It's not "weasel words" -- there's a difference between an "experiment where city government changes traffic light patterns" and "experiment as in Institutional Review Board", and I suggest relaxing in general.


No, there’s not. Any of the examples I gave could be conducted by university researchers subject to the IRB, or by corporate/government researchers not subject to an IRB and informed consent requirements. When I worked in my university’s statistical consulting center in graduate school I could have consulted on the same experiment either subject to IRB or not depending on who the client was.


Thank you for the shift in tone: I'm honestly unsure what you mean, steelmanning: you worked as a consultant at a university and not all work you did involving experiments was for IRB experiments --- I guess what I'd say is, the fact you're able to make that distinction does seem to confirm my initial observation that the grandparent of my original post in this thread was drawing on IRB-style experiments to condemn excesses of colloquial-style experiments in tech.

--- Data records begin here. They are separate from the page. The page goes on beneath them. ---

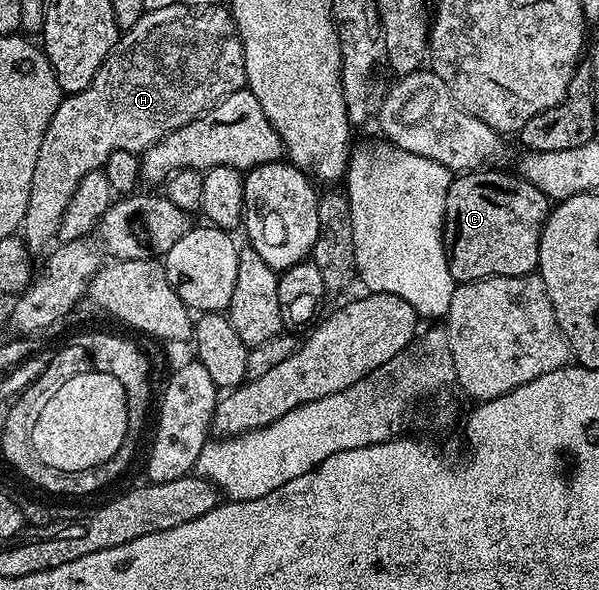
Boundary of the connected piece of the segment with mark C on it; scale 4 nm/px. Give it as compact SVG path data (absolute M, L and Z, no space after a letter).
M480 168L452 177L449 192L445 196L443 217L443 247L447 267L456 283L472 282L495 276L521 276L536 273L541 248L541 232L545 220L551 214L552 199L532 182L514 173L502 174L499 168Z

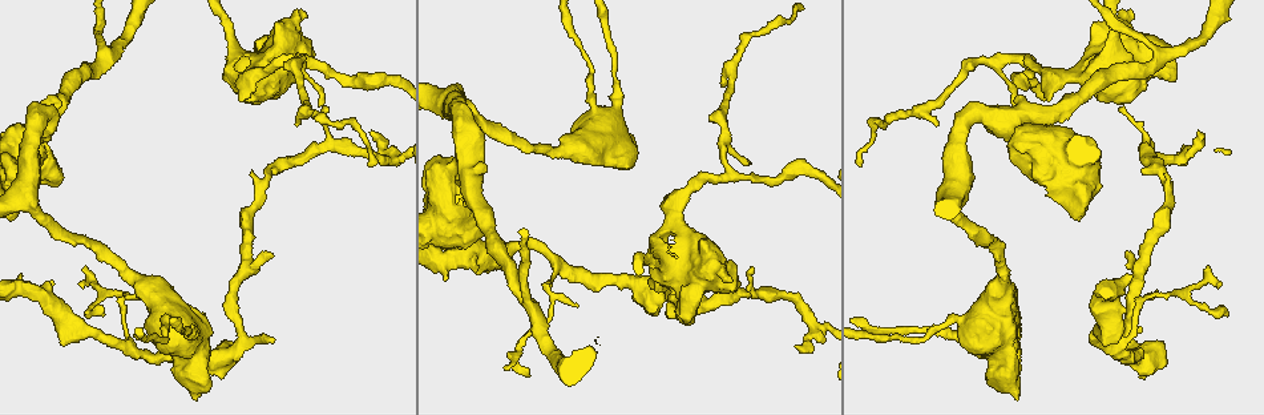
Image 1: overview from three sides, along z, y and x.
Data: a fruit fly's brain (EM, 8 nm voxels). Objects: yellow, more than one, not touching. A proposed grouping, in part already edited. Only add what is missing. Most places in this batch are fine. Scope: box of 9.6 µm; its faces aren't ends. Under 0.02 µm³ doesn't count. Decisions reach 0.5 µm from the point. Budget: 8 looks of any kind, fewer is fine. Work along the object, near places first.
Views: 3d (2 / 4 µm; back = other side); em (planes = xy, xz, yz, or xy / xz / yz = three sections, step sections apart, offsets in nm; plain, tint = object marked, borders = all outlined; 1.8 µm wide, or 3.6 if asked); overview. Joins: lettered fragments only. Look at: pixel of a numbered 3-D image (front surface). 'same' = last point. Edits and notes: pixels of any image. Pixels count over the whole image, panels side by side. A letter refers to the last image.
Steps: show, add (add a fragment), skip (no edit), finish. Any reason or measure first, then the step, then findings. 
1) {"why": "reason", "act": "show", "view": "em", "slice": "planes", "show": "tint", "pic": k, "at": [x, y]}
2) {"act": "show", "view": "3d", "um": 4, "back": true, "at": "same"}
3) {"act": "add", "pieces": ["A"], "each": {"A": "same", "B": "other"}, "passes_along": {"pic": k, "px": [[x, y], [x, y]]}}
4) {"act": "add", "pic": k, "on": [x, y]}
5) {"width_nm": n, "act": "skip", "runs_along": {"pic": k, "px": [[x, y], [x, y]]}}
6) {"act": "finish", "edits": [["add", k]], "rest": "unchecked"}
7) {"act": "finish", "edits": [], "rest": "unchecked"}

{"why": "branch stops here", "act": "show", "view": "3d", "um": 2, "back": true, "pic": 1, "at": [796, 349]}

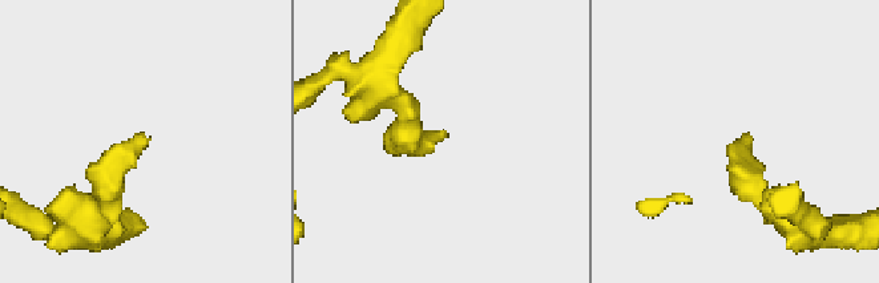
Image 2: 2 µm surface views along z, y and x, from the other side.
{"act": "show", "view": "em", "slice": "planes", "show": "borders", "pic": 2, "at": [143, 133]}

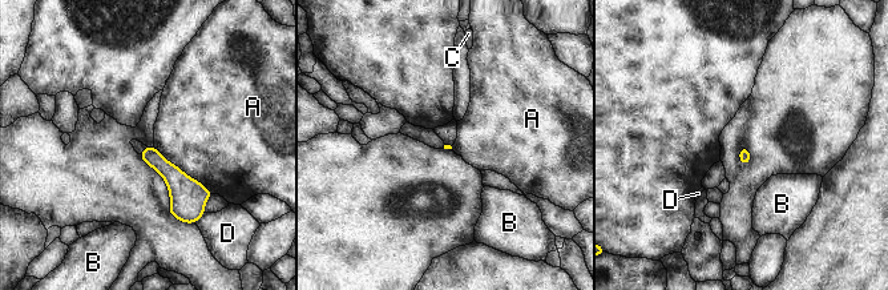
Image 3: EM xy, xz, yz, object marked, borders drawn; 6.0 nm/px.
{"act": "skip", "each": {"A": "other", "B": "other", "C": "other", "D": "other"}, "border": {"pic": 3, "px": [[153, 146], [165, 158], [213, 193]]}, "found": "none of them fits"}

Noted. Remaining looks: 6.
{"why": "branch stops here", "act": "show", "view": "em", "um": 3.6, "slice": "yz", "step": 16, "show": "tint", "pic": 1, "at": [329, 108]}

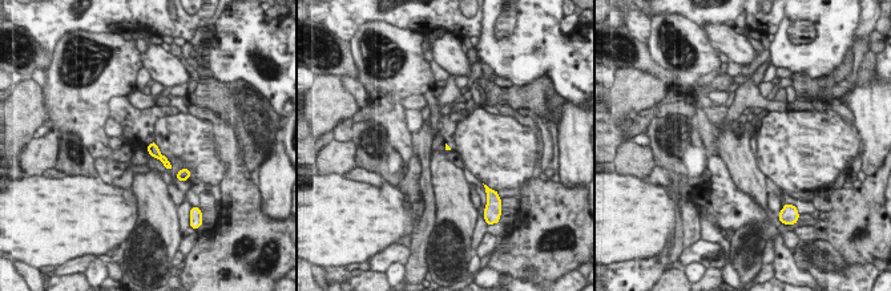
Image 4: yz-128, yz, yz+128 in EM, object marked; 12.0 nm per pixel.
{"why": "cut it another way", "act": "show", "view": "em", "um": 3.6, "slice": "planes", "show": "tint", "at": "same"}

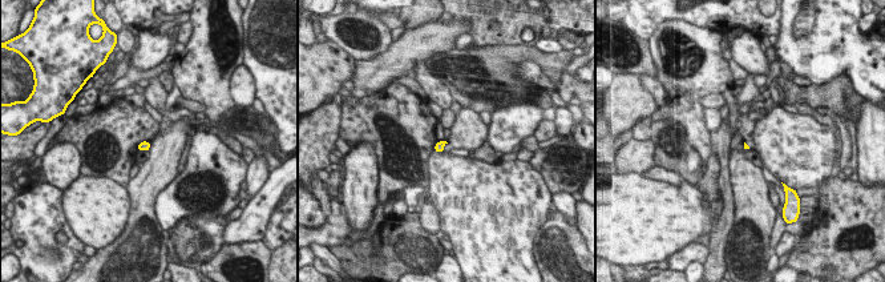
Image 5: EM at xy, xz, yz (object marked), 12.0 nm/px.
{"act": "show", "view": "em", "um": 3.6, "slice": "planes", "show": "borders", "at": "same"}

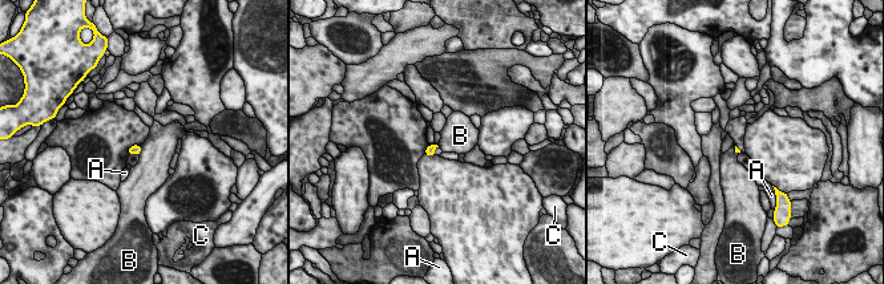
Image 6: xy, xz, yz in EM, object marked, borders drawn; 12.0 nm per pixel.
{"act": "skip", "each": {"A": "other", "B": "other", "C": "other"}, "found": "no lettered fragment goes on from it"}

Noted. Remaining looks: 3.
{"why": "stops while still wide", "act": "show", "view": "em", "slice": "planes", "show": "borders", "pic": 1, "at": [1133, 18]}

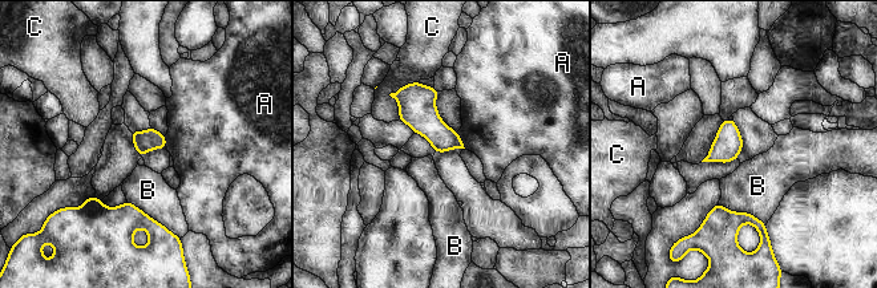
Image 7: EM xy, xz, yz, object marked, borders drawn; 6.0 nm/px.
{"act": "skip", "each": {"A": "other", "B": "other", "C": "other"}, "border": {"pic": 7, "px": [[126, 199], [177, 235]]}, "found": "none of them fits"}

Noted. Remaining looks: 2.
{"why": "branch point", "act": "show", "view": "em", "slice": "planes", "show": "borders", "pic": 1, "at": [242, 340]}

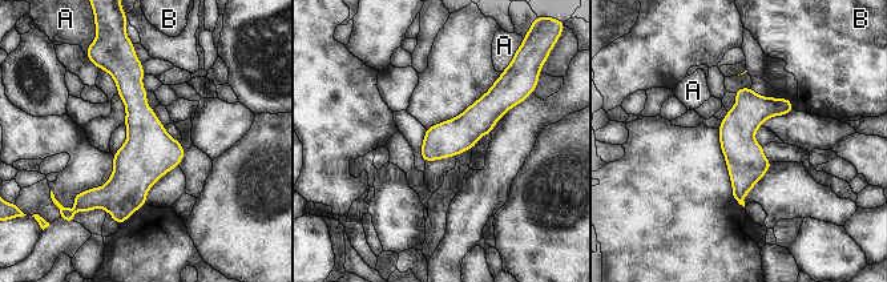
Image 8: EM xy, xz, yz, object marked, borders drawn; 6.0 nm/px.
{"width_nm": 220, "act": "skip", "each": {"A": "other", "B": "other"}, "runs_along": {"pic": 8, "px": [[129, 63], [137, 168], [120, 217]]}, "found": "no lettered fragment goes on from it"}

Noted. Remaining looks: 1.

No, there is no distinction between “IRB-style experiments” and “colloquial-style experiments.” Exactly the same experiment could be subject to IRB or not depending on who was running it. The distinction you’re trying to make does not exist.

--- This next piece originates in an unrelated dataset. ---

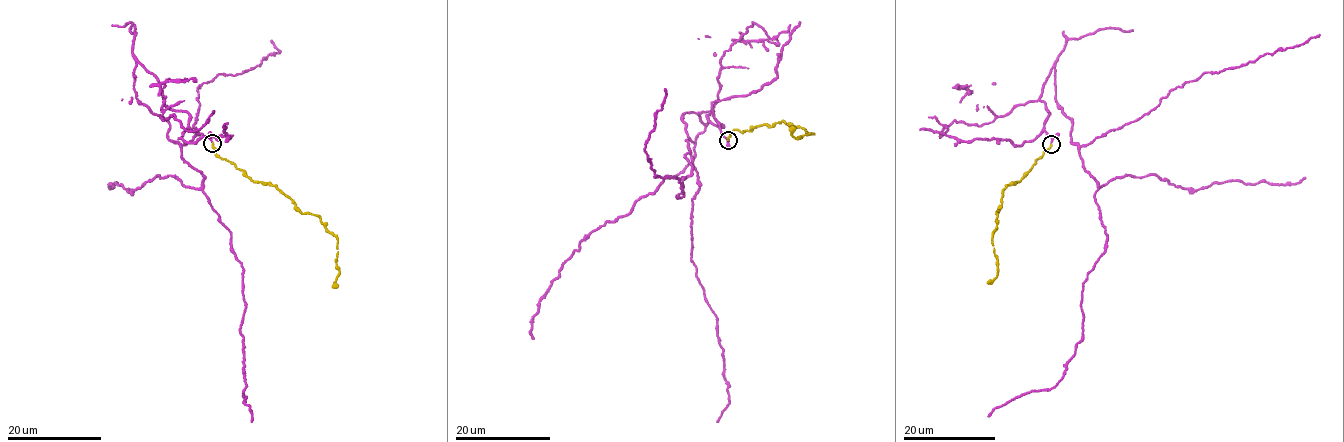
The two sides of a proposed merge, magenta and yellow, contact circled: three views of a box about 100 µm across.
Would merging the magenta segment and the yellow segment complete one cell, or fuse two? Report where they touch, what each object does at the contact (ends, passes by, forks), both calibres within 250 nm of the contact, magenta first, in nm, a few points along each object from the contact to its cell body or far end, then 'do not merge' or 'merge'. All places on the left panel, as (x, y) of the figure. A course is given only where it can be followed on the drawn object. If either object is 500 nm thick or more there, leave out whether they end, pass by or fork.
at (212, 143); magenta ends there; yellow ends there; 150 nm thick on the magenta side, 180 nm on the other; magenta runs (212, 142), (164, 102), (137, 62), (137, 100), (170, 125), (168, 138), (201, 173), (240, 263), (250, 422); yellow runs (212, 143), (221, 158), (243, 170), (252, 180), (269, 182), (301, 212), (320, 218), (337, 240), (335, 287); merge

> there is no distinction between “IRB-style experiments” and “colloquial-style experiments

Fascinating. How were you able to draw a distinction in your previous comment, then? :)


I didn’t. I drew a distinction between experiments subject to IRB and experiments not subject to IRB, not as a function of the type of experiment, but as a function of other factors—namely who is doing the experiment. I thought this was pretty clear:

> When I worked in my university’s statistical consulting center in graduate school I could have consulted on the same experiment either subject to IRB or not depending on who the client was.

(emphasis added). Somehow you misread it.


Yeah Im sorry, I definitely don't understand the significance of the client stuff. And it's on me.

I did have a similar job for 2 years (statistics assistant farmed out to help out on different grants as needed), but clearly not long enough.

I'm a bit flummoxed, though. I had the very distinct impression an IRB imposes certain requirements.

I shouldn't even call it an impression, you're aware of it too.

Like, an experiment under the IRB has certain tasks others don't.

I don't understand what I'm missing or what's missing in our communication here.

I almost called up an old prof to ask but any question I could think of, I sound high ("does an IRB supervised experiment have different requirements from, say, a city changing traffic light timings on a street?")

Are you just trying to say in theory an IRB could always impose no requirements other than talking to the IRB, and the IRB considered human subjects and say "go ahead, ethical"?